Recent solo shows and major exhibitions include those at De Pont, Tilburg (2019); Villa Arson, Nice (2018); Fondazione Sandretto Re Rebaudengo, Turin (2018); Ze & Per, Sadie Coles HQ, London (2018); Centre for Contemporary Arts, Glasgow (2016); Bat Opera 2, Massimo de Carlo, Milan (2014); Nottingham Contemporary, 2014; The Monteverdi Gallery, Castiglioncello del Trinoro, Monteverdi, Italy, 2013; Home Made Tasers, Studio 231, New Museum, New York, 2011–2012 and Odd Man Out, Sadie Coles, London, 2011. Her work has been featured in numerous group shows, including The Dark Side. Chi ha paura del buio?, Musia, Rome (2019); The Seventh Continent, 16th Istanbul Biennial, Ä°stanbul Foundation for Culture and Arts, Istanbul (2019); NOW, Scottish National Gallery of Modern Art | National Galleries of Scotland, Edinburgh (2018); Liverpool Biennial 2016, Liverpool (2016); Film London Jarman Award 2014, Whitechapel Gallery, London (2014), L’Almanach 14, Le Consortium, Dijon , France, 2014; Performance Now: The First Decade of the New Century, curated by Rose Lee Goldberg, various venues, USA, 2012–2014; Göteborg, International Biennial of Contemporary Art, Göteborg, Sweden (2013); Performa 13, New York (2013); Aquatopia, Nottingham Contemporary, Nottingham, UK; Tate St Ives, St Ives, UK, 2013; Turner Prize, Tate Britain, London, 2012; Topsyturvy, de Appel, Amsterdam, 2012; British Art Show 7: In the Days of the Comet, various locations, United Kingdom, 2010–2011. In 2014, Chetwynd organized important solo presentations at Studio Voltaire, London; the Center for Contemporary Arts, Glasgow, and Tadeusz Kantor CRICOTEKA, Krakow, Poland.
Spirits and demons, all the characters in Monster Chetwynd’s work and even herself are nowadays Totems that disrespect the rules of our broken society projecting deep emotional impulses.
Bats, butterflies, salamanders and gorgonian masks translate the collective affective investments that populate the world.
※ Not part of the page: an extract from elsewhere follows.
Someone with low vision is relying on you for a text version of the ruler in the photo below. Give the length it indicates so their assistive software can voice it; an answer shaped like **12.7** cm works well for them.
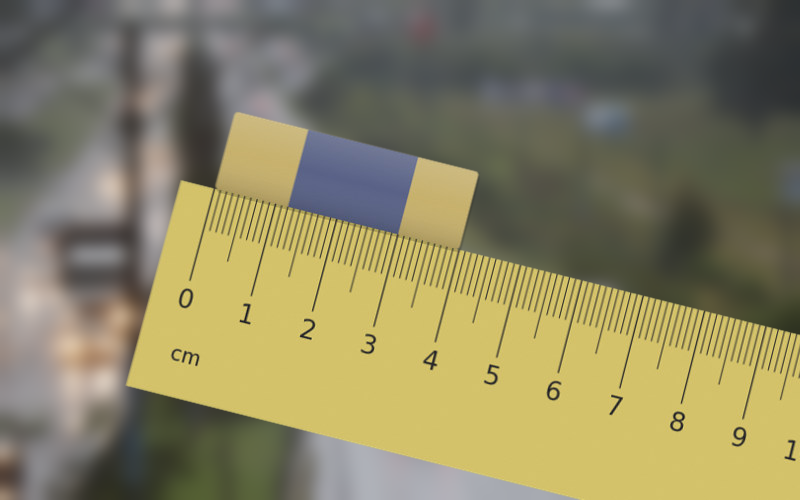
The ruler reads **4** cm
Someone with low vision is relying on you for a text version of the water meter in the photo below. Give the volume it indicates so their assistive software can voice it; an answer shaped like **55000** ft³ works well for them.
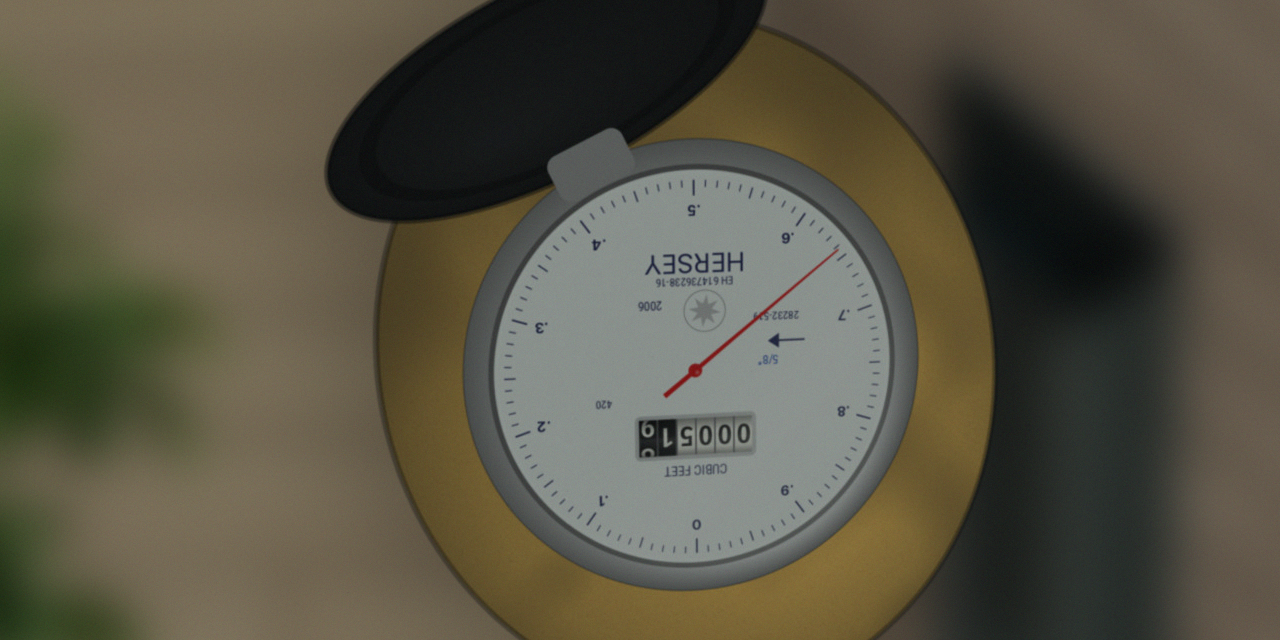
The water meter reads **518.64** ft³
A universe of feelings that interlace our reality. But acts, surges and emotional attitudes bring not only pleasures; they are also the nest of our sense of guilt: they overlap the real and indeed become a substitute of it, with all their meanings and interpretations. These impulses emerge in Chetwynd’s performances raising reality to a different level, and pushing to omnipotence the ensuing conflict with reality. It is precisely at this point that these animated masks, release the most derisory and demonic aspect, and intervene to reconcile this conflict awakening solidarity within those who live within the same human clan.